TEXT SEGMENT:
Privacy Policy
Important: This policy primarily addresses website data. If an individual becomes a patient, the Practice’s use and disclosure of Protected Health Information (PHI) is governed by the Practice’s HIPAA Notice of Privacy Practices (NPP). The HIPAA Privacy Rule requires covered providers to develop and distribute an NPP and update it when privacy practices materially change.
Information Collected
A. Information an individual provides
The Practice may collect information submitted through the website, such as:
Name, phone number, email address
Preferred appointment times, reason for visit (if entered)
Insurance-related details (if entered)
Messages submitted through “Contact Us” forms
B. Automatically collected information
When someone visits the website, the Practice (and service providers) may automatically collect:
IP address, browser type, device identifiers
Pages visited, time spent, referring/exit pages
Approximate location (city/state), site performance data
Websites commonly use cookies and similar technologies (e.g., pixels) to understand usage and improve services.
Cookies, Pixels, and Analytics
The Practice may use:
Essential cookies (site functionality)
Preference cookies (remember settings)
Analytics tools (understand traffic and improve content)
Advertising/remarketing tools (only if enabled by the Practice)
Choices: Individuals can control cookies through browser settings and, where available, the site’s cookie banner/preferences.
How the Practice Uses Information
The Practice may use collected information to:
Respond to inquiries and appointment requests
Provide requested services or information
Improve website experience, accessibility, and performance
Send administrative messages (e.g., confirmations)
Send marketing communications only when permitted/consented (see Section 6)

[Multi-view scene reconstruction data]
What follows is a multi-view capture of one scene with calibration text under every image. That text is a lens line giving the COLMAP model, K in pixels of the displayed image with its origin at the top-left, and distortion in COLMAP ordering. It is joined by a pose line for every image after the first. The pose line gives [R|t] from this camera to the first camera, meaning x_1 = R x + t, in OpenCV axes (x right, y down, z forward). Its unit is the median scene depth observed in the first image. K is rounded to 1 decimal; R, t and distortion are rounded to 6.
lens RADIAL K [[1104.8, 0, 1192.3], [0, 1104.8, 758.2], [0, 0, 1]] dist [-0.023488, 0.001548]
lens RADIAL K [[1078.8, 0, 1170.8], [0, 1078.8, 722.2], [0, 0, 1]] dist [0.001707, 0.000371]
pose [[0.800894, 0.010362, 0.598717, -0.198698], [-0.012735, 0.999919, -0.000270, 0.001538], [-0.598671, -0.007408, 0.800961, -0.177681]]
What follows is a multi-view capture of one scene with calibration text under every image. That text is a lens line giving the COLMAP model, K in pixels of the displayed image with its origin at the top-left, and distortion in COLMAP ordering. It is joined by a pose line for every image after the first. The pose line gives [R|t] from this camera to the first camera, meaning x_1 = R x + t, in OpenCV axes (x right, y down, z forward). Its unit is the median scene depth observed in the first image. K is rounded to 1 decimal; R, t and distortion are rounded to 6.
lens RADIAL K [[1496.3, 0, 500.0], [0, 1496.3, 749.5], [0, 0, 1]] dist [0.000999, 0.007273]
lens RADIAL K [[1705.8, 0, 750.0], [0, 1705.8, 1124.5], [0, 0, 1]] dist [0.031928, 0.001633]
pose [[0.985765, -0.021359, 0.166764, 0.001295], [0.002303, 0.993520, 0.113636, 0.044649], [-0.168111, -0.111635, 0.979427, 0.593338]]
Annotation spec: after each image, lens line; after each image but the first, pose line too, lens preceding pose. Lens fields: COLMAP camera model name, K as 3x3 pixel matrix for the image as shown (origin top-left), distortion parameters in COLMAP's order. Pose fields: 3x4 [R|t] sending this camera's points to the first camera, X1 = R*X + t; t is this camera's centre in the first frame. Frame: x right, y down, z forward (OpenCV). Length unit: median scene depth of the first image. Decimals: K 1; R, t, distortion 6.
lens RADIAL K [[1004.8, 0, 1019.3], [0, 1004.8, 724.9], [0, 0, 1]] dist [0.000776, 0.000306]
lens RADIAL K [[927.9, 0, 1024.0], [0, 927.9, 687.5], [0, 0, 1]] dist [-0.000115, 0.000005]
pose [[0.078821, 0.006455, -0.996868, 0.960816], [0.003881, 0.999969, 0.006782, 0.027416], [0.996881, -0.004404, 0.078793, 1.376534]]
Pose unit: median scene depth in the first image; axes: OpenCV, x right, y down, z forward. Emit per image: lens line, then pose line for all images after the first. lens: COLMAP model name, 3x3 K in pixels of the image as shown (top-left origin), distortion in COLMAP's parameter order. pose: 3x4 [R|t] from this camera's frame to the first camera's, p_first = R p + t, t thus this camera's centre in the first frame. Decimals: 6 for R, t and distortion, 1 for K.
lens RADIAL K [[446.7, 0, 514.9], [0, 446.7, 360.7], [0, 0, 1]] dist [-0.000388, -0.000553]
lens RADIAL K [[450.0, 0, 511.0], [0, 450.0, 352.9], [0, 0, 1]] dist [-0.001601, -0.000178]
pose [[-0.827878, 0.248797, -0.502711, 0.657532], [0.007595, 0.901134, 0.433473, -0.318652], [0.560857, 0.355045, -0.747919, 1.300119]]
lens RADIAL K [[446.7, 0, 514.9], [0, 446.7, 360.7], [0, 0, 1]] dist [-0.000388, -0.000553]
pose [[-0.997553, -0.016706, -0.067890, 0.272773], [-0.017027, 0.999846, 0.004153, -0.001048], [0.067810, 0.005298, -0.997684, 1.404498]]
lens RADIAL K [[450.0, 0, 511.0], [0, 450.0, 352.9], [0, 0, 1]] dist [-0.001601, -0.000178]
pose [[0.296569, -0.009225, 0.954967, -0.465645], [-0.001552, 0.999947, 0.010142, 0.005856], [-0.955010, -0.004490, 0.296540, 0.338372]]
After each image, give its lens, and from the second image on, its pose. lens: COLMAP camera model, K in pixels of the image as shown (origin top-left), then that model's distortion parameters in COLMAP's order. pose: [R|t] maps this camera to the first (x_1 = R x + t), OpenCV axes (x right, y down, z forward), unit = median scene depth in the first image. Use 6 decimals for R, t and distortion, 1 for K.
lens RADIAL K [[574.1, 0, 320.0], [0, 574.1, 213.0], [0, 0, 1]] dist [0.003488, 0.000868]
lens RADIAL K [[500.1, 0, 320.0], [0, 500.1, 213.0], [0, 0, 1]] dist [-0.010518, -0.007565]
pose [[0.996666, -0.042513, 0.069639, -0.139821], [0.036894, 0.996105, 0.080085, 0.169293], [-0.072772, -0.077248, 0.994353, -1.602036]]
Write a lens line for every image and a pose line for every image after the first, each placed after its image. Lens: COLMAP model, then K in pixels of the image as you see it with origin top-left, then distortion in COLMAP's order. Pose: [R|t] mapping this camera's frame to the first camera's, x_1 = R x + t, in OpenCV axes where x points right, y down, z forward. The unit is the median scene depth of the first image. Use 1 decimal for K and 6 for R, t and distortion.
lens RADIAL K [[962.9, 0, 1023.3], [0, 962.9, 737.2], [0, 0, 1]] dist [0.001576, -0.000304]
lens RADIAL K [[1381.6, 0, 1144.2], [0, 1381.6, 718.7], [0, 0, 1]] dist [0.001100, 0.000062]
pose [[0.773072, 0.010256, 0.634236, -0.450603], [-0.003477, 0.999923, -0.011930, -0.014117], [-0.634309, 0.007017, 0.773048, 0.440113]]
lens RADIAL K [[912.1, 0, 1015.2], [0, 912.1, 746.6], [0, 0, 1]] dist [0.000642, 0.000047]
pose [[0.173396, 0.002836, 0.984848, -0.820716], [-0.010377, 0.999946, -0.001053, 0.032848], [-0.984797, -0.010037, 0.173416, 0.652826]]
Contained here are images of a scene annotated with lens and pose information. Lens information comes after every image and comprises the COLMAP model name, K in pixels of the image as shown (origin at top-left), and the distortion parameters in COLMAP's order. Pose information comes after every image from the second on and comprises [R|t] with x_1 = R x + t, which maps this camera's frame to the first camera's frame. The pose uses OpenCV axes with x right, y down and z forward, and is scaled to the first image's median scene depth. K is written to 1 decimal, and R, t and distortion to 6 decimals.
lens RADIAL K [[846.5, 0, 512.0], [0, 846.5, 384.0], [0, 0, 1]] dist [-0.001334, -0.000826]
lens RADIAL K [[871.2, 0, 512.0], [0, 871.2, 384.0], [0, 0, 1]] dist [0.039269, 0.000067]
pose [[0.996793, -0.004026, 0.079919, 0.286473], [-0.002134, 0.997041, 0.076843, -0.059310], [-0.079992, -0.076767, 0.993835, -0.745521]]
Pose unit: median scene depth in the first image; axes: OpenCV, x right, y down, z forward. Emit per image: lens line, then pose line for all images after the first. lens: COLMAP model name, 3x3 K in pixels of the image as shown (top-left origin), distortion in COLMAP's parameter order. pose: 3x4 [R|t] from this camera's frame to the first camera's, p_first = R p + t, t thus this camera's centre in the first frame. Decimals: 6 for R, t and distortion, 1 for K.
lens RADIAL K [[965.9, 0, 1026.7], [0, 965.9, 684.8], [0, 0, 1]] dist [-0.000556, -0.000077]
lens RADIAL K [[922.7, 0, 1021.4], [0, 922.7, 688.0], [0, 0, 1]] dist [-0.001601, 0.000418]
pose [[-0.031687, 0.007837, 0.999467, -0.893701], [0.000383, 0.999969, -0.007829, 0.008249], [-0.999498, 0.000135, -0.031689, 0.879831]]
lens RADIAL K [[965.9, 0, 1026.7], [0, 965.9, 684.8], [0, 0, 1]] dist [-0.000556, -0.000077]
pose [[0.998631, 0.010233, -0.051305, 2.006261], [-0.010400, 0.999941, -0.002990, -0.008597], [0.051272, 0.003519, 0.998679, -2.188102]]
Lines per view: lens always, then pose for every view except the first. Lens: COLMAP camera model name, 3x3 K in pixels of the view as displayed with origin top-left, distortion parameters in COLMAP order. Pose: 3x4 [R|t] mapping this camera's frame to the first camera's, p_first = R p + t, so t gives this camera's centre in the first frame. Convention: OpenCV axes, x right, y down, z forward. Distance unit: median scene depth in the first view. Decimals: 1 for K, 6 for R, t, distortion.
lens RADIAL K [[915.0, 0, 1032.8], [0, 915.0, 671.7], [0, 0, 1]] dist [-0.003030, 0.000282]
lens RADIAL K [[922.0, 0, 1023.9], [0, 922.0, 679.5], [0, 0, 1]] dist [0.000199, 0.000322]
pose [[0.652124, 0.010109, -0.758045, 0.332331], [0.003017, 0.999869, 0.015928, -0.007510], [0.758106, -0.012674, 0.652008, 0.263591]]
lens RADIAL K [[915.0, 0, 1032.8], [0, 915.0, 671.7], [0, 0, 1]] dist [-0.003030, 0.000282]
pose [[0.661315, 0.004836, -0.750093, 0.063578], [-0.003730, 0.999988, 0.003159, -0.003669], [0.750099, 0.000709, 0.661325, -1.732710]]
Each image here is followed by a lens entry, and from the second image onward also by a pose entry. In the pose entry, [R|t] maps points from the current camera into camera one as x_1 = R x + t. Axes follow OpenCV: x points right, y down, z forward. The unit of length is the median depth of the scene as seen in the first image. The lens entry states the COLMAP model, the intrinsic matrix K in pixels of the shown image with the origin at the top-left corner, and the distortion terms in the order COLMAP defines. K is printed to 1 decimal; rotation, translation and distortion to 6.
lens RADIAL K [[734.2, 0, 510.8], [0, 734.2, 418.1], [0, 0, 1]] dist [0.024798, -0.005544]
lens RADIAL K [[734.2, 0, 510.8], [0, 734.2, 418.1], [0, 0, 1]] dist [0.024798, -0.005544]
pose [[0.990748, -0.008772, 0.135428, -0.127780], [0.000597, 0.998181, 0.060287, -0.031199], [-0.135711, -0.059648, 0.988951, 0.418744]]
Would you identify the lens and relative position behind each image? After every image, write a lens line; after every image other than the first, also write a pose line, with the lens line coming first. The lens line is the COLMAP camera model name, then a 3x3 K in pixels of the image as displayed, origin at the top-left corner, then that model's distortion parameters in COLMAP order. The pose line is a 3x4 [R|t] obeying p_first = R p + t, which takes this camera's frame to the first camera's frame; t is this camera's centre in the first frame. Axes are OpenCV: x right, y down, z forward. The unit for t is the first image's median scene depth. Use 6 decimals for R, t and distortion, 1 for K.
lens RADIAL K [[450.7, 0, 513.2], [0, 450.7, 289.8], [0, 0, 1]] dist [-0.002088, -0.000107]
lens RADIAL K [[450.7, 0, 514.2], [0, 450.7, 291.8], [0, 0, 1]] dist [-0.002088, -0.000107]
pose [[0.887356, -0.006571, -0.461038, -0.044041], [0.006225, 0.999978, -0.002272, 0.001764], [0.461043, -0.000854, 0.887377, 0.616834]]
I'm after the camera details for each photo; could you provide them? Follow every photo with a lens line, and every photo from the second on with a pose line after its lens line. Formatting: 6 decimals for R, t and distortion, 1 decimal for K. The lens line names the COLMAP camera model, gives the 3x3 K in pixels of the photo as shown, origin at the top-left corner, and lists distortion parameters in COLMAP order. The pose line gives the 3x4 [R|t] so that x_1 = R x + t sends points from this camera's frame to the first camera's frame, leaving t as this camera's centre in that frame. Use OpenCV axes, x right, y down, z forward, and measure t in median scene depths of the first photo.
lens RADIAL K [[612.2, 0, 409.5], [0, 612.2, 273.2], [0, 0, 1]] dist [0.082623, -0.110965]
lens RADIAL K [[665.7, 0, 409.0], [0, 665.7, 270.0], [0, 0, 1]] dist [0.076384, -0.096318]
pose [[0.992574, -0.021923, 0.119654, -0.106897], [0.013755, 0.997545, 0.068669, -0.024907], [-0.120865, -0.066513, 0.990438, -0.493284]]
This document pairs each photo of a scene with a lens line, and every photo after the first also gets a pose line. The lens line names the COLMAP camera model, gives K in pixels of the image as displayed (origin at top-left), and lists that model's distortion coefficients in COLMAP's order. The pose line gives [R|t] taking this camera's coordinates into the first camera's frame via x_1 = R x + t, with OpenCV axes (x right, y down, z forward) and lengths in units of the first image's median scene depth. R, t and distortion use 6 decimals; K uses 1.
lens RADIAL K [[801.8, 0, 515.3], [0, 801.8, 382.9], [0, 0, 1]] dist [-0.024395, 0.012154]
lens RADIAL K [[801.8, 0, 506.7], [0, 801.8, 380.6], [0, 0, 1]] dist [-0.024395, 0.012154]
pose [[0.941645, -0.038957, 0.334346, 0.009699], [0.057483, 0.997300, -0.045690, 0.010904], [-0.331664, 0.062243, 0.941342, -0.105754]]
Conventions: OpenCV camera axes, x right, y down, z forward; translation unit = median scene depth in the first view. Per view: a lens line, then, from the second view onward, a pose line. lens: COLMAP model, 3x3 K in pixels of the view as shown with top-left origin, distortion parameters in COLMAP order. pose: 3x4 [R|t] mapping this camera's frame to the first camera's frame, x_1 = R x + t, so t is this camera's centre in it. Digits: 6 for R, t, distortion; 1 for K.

EXERCISE INSTRUCTIONS: Extend the privacy policy past its last line, "Send marketing communications only when permitted/consented (see Section 6)." The items stand apart from the privacy policy and are separate material.

RESPONSE:
How the Practice Shares Information
The Practice may share information:
With service providers who help operate the site (hosting, analytics, scheduling, secure forms, customer support), under appropriate contractual protections
To comply with law (subpoenas, court orders, regulatory requests)
To protect rights and safety (fraud prevention, security incidents)
Business transfers (merger/acquisition), with appropriate safeguards
The Practice does not sell PHI. If the Practice ever sells personal information (in states where “sale” is defined broadly), the policy should be updated with required disclosures and opt-out mechanisms.
Email, Phone Calls, and Text Messages (SMS)
If an individual opts in, the Practice may send texts or emails such as:
Appointment reminders and scheduling messages
Care coordination or service updates
Practice announcements
Opt-out: Marketing texts should allow opt-out (commonly by replying “STOP”) and the Practice should honor opt-out requests. Recent FCC-related developments emphasize honoring opt-outs in “reasonable” ways and processing them promptly.
Note: Message and data rates may apply. Message frequency varies. [Include vendor/carrier disclosures if required.]
Patient Portal and Secure Communications
If the Practice offers a patient portal, patients should use it for sensitive health information.
Do not submit urgent or highly sensitive medical information through standard website forms or email. Website forms may not be encrypted end-to-end.
Security
The Practice uses reasonable administrative, technical, and physical safeguards designed to protect information. However, no website can guarantee absolute security.
Data Retention
The Practice retains website-collected information for as long as needed for legitimate business purposes, legal compliance, dispute resolution, and security. Retention may differ for patient records and PHI (governed by law and the Practice’s policies).
Links to Third-Party Websites
The website may link to third-party sites (e.g., payment processors, patient portal vendors, social platforms). Their privacy practices govern information collected on those sites.